Boysenberry Oat Milk Sherbet

Are you looking for a satisfying vegan frozen treat? Look no further. The base of this delicious sherbet is made with oat milk, and it provides a surprisingly smooth texture. The berries are roasted to intensify their flavor and color, and when pureed and added to the oat milk base, it turns the sorbet a stunning color. If you choose to use frozen berries, roast them straight from the freezer, adding an extra 5 to 10 minutes to the cooking time.
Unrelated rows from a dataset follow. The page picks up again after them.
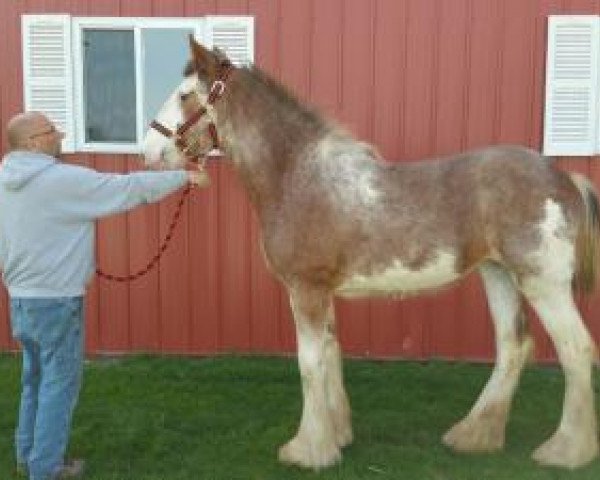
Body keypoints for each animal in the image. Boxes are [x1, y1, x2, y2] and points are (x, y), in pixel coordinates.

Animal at [142, 36, 600, 468]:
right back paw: (473, 435)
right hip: (498, 275)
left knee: (575, 350)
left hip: (544, 284)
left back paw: (566, 451)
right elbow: (330, 353)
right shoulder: (320, 292)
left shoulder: (305, 289)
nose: (148, 149)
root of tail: (564, 178)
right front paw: (337, 435)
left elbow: (310, 363)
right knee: (512, 346)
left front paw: (307, 450)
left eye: (185, 95)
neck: (297, 176)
Boysenberry Oat Milk Sherbet
Photo: Photo by Adam Friedlander / Food Styling by Pearl Jones
Active Time:
40 mins
Freeze Time:
6 hrs
Total Time:
1 hrs 10 mins
2 pints


For oat milk base

  • 1 cup granulated sugar

  • ½ teaspoon xanthan gum

  • 1 cup water

  • ¼ cup tapioca syrup or light corn syrup

  • 2 cups barista-style oat milk, preferably Oatly "Barista Edition" or Planet Oat Extra-Creamy

For the berry puree

  • 1 pint (3/4 pound) fresh or frozen boysenberries, cleaned and stems picked out (or substitute huckleberries, blueberries, and/or blackberries)

  • 1 tablespoon granulated sugar

  • ½ teaspoon malic acid or citric acid (optional or can be subbed with 1 tablespoon lemon juice)
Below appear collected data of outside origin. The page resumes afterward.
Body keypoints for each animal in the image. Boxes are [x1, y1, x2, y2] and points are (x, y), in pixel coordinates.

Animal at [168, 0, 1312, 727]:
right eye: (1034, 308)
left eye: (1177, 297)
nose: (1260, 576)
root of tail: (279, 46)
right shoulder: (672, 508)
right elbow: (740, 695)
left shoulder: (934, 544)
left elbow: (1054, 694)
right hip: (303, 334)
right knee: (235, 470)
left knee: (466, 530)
  • ½ teaspoon vanilla extract

  • ¼ teaspoon kosher salt


Make the oatmilk base

  1. Stir together the sugar and xanthan gum in a small bowl. Combine the water and corn syrup in a small saucepan. Add the sugar mixture and immediately whisk vigorously until smooth (don't fret over a few lumps). Set the pot over medium heat and cook, stirring often and adjusting the heat if necessary, to prevent a simmer, until the sugar has fully dissolved, 3 to 5 minutes. Take the pan off the heat and let cool slightly. Add the oat milk and stir until combined.

  2. Transfer to a container and store loosely covered in the fridge until cold, at least 4 hours or up to 2 weeks. Store in an airtight container in the freezer for up to 1 year.

Make the berry puree

  1. Preheat the oven to 350°F. Line a rimmed baking sheet with parchment paper. In a medium bowl, mix the berries and sugar to coat, then spread out onto the baking sheet. Roast the berries until the juices, stirring every 5 minutes, until the berries begin to shrivel and the juices begin to caramelize a bit on the sides of the pan, 15 to 20 minutes. Let the berries cool to room temperature.
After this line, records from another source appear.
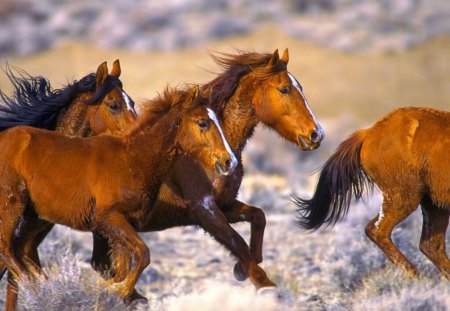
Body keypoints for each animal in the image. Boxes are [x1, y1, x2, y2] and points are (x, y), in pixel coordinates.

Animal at [0, 86, 239, 304]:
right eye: (203, 123)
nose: (230, 161)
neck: (132, 160)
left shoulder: (125, 225)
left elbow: (125, 266)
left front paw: (114, 290)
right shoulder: (109, 218)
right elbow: (143, 254)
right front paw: (117, 290)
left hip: (34, 216)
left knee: (18, 251)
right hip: (13, 206)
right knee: (8, 250)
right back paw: (40, 288)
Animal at [90, 47, 324, 292]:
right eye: (284, 89)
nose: (316, 134)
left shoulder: (224, 205)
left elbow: (258, 217)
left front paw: (241, 268)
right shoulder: (204, 209)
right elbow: (238, 244)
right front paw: (260, 282)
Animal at [296, 108, 450, 280]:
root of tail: (369, 133)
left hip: (433, 204)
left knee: (431, 245)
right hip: (405, 198)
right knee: (378, 231)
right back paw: (414, 275)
  2. Transfer the berries to a blender (or use a bowl and an immersion blender), add the malic acid, vanilla, and salt and blend until as smooth as possible. You're trying to blend all of the chunks out. The berry puree should measure about 1 cup. If desired, strain through a fine-mesh strainer to remove the seeds. Cover and refrigerate until cold, 2 or 3 hours.

  3. Pour 3 cups of the oat milk base into the berry puree. Pour into the ice cream machine and turn it on. Churn just until the mixture has the texture of pourable frozen smoothie, 25 to 35 minutes depending on the machine.

  4. Transfer the sherbet, scraping every last delicious drop from the machine, into freezer-friendly containers. Cover with parchment paper, pressing it to the surface of the sherbet so it adheres, then cover with a lid. It's ok if the parchment hangs over the rim. Store it in the coldest part of your freezer (farthest from the door) until firm, at least 6 hours. It keeps for up to 6 months.